- **What is expected**
For the records below, tally the lines that include the word "cookies" and give only the tally.

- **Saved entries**
● ● ●
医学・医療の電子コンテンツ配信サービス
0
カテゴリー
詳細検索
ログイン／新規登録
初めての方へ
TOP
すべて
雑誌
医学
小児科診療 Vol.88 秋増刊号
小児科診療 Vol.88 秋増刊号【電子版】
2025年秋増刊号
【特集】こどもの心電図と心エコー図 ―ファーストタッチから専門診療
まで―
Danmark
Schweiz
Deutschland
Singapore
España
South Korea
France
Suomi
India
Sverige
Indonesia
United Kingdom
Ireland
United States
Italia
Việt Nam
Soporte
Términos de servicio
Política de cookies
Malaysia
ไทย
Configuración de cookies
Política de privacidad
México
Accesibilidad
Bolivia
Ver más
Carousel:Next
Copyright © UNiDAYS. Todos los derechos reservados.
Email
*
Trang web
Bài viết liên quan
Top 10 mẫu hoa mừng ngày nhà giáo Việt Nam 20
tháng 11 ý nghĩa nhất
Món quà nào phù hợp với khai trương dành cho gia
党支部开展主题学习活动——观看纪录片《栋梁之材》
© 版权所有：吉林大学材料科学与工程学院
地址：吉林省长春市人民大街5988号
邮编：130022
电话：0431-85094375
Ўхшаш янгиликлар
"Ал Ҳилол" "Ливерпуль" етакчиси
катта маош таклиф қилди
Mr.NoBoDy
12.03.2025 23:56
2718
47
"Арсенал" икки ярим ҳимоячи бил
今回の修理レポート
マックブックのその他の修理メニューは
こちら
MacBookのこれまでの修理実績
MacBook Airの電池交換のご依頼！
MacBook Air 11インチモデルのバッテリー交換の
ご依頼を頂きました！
● ● ●
- **Answer box**
2